Cryptocurrencies Crest Capitol Hill

On Tuesday, I had the pleasure of joining a panel on mobile payments at Liquidity, the summit on new finance. I also caught the earlier sessions, but sadly missed the afternoon. It was definitely worthwhile, and I'll include links to the videos when they're published. Well done to Stan and Edie for pulling the summit together.

One development in particular that caught my attention was James Smith's explanation of the wider uses of Bitcoins, and other cryptographic currencies. I actually struggle with the idea that these are really 'currencies' as opposed to commodities that can be bought and sold. That would also explain the volatility in the 'exchange rate'. But the technology definitely opens up some interesting possibilities.

One of the wider uses of cryptocurrencies involves agreeing that a unique string of numbers with a nominal 'value' (say, a sixteenth of a Bitcoin), represents the record of title to a specific asset.
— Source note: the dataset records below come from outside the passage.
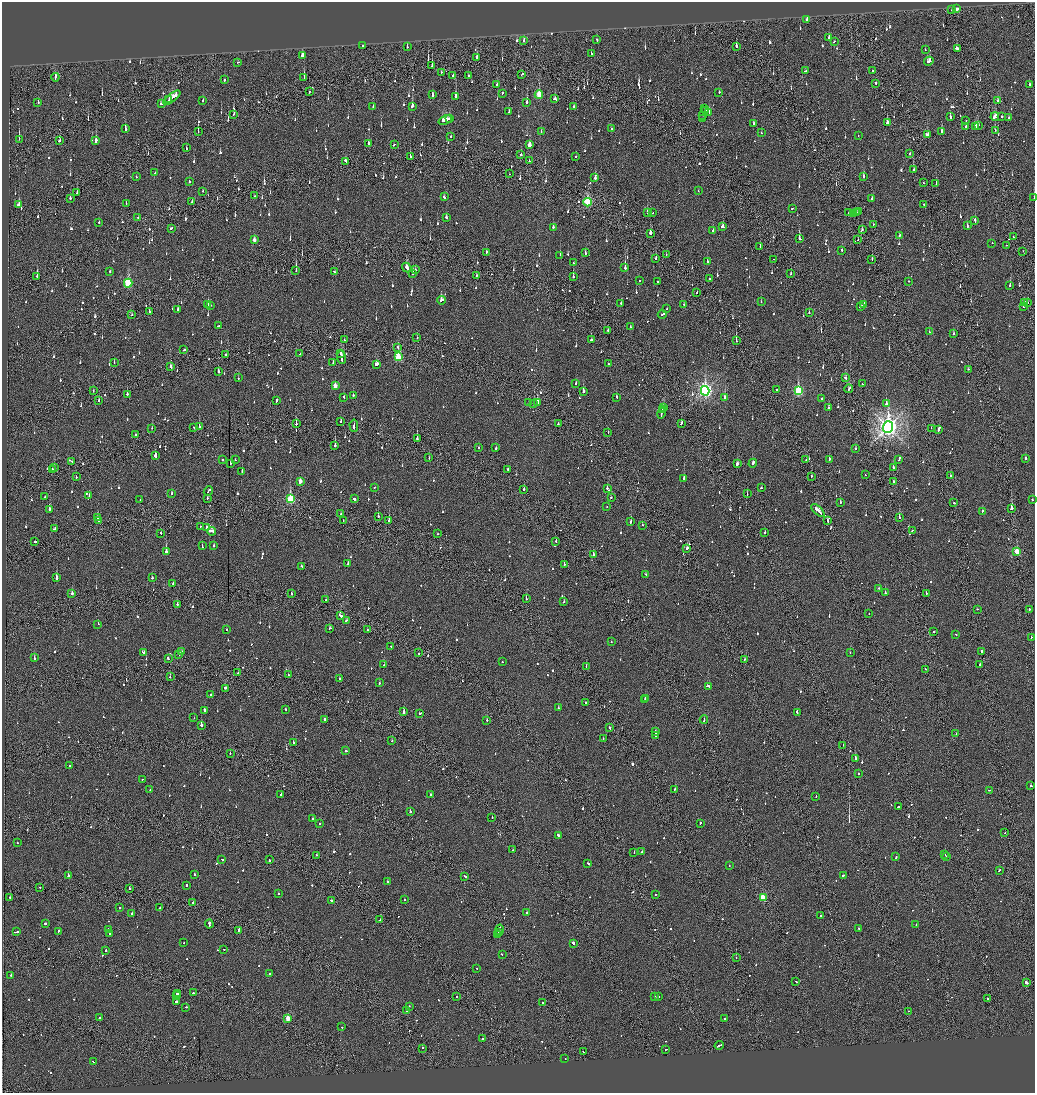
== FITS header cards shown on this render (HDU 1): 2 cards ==
NAXIS1  =                 2065
NAXIS2  =                 2182

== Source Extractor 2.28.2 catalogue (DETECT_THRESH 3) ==
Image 2065 x 2182 px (HDU 1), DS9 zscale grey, zoomed out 1/2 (1 PNG px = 2 x 2 image px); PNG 1037 x 1095 px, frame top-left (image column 1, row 2181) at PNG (2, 2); each listed source drawn as its Kron ellipse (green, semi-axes under 4 px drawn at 4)
Background -0.109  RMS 0.066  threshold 0.197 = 3 sigma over >= 5 px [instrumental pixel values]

This use-case is reflected in colored Bitcoins, for example, where different coloured 'coins' respresent different types of asset. While we already have asset registers for many types of property, such as land, ships, cars and securities, there are many other types of asset for which a similar approach would be too expensive. Some of the challenges confronted by such a project from a technological standpoint are described here.

The proliferation of cryptocurrencies and their possible uses has generated  significant interest from the venture capital community, as well as amongst central banks, monetary authorities and agencies fighting financial crime.

Far from retreating before the threat of a regulatory onslaught, however, cryptocurrency service providers have been lobbying for some time to gain acceptance, (e.g. via the Bitcoin Foundation). Recently, the leading providers and supporters also formed the Digital Assets Transfer Authority, or DATA to concentrate and focus resources more efficiently and provide a forum for resolving appropriate controls for the shared operational and regulatory risks.

The fact that the future of cryptocurrencies have reached this level of official engagement definitely makes it an area worth keeping an eye on.